In collaboration with a mental health specialist and a general practitioner (GP), select appropriate psychological treatment options. Cognitive behavior therapy, encouraging positive patterns of thinking and acting, is one of the most effective methods for improving mental state, mood, and coping strategies in elderly patients (Morgan et al., 2019).
Work with the interdisciplinary team (nurses, psychologists/psychiatrists, GPs) to discover pharmacologic interventions suitable for the patient with certain physical/mental conditions. Anti-anxiety drugs might be used for short-term treatment of severe anxiety and cause dependence, while various types of antidepressants act on different brain chemicals to alter emotions or motivation. Antidepressants for moderate-to-severe depression involve a trial-and-error process, which might take time before the best option is found.

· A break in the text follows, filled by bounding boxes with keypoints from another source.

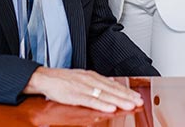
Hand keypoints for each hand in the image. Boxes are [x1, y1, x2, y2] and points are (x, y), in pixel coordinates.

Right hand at [24, 67, 142, 112]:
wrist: (46, 78)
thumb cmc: (63, 80)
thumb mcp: (82, 78)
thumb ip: (97, 82)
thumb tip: (112, 84)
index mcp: (92, 76)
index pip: (113, 84)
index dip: (125, 90)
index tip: (137, 96)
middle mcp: (90, 80)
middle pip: (111, 89)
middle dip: (126, 96)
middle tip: (138, 101)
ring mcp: (83, 87)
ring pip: (104, 94)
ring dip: (118, 100)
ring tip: (130, 105)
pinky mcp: (75, 95)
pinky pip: (91, 100)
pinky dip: (102, 104)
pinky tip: (110, 108)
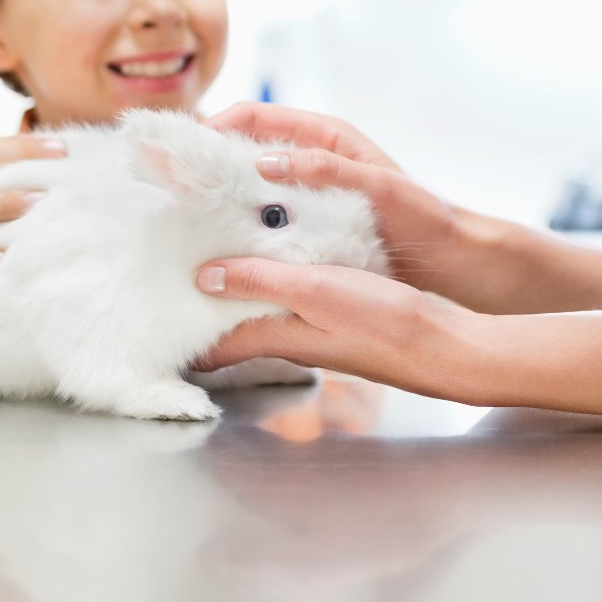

Non-Medical Interventions and Treatment Options
In addition to the previously described interventions, there are several non-medical options to supplement the treatment of mental issues in ill patients. For instance, the research by Haugan et al. (2013) indicates that self-worth therapy can significantly reduce the symptoms of depression in by restoring the dignity and mental well-being of elderly patients. Additionally, interpersonal relationships between the patient and the nurse/family/caregiver can prevent emotional distress and anxiety when they are based on compassion, acceptance, and respect. Morgan et al., (2019) demonstrate that art therapy sessions can help to cope with stress and anxiety by encouraging individuals to use art supplies to express emotions and shift the focus from depression to creativity.
Acupuncture, a traditional Chinese technique of inserting needles into the body, might stimulate specific nerves and regulate serotonin and norepinephrine production to reduce depression. The method has few side effects but may cause bleeding or bruising in elderly patients. Another supplemental method is animal-assisted therapy which involves the interaction of patients with domestic or farm animals controlled by a mental health specialist. Morgan et al. (2019) claim that the option has been tested in several studies and proved to be effective for the depression treatment of elderly people in hospitals and nursing homes. Finally, several studies reveal that relaxation training can help patients with depression and illness, as it supplements the benefits of standardized treatment from a general practitioner.
Overall, prevention and management of psychological manifestations of illness cannot be effective without the efforts of patients, caregivers, and interprofessional teams. Preventive measures by the patient/caregiver include support groups, meditation, or vitamin D supplementation. Identification of the symptoms (insomnia, poor appetite, fear, self-harm, or non-compliance with treatment) requires the involvement of the patient or caregiver. Mental health specialists are responsible for screening and confirmation of psychological issues. Based on the patient’s condition, the interdisciplinary team provides phycological and pharmacologic treatment options, including cognitive behavior therapy, anti-anxiety drugs, and antidepressants. A variety of non-medical supplemental measures (interpersonal communication, art/self-worth/animal-assisted therapy, acupuncture) might be incorporated into the treatment strategy.
Haugan, G., Innstrand, S. T., & Moksnes, U. K. (2013). The effect of nurse-patient interaction on anxiety and depression in cognitively intact nursing home patients. Journal of Clinical Nursing, 22(15–16), 2192–2205.
Keddington, K. S., Jones, A. E., Feehan, M., & Witt, D. M. (2020). Development of a brief screening instrument for emotional distress associated with thromboembolism. Thrombosis Update, 1. Web.
Morgan, A., Reavley, N., Jorm, A., Bassilos, B., Hopwood, M., Allen, N., & Purcell, R. (2019). A guide to what works for depression (3rd ed.). Beyond Blue.
Spilman, S. K., Smith, H. L., Schirmer, L. L., & Tonui, P. M. (2015). Evaluation and treatment of depression in adult trauma patients. Journal of Trauma Nursing, 22(1), 17–22. Web.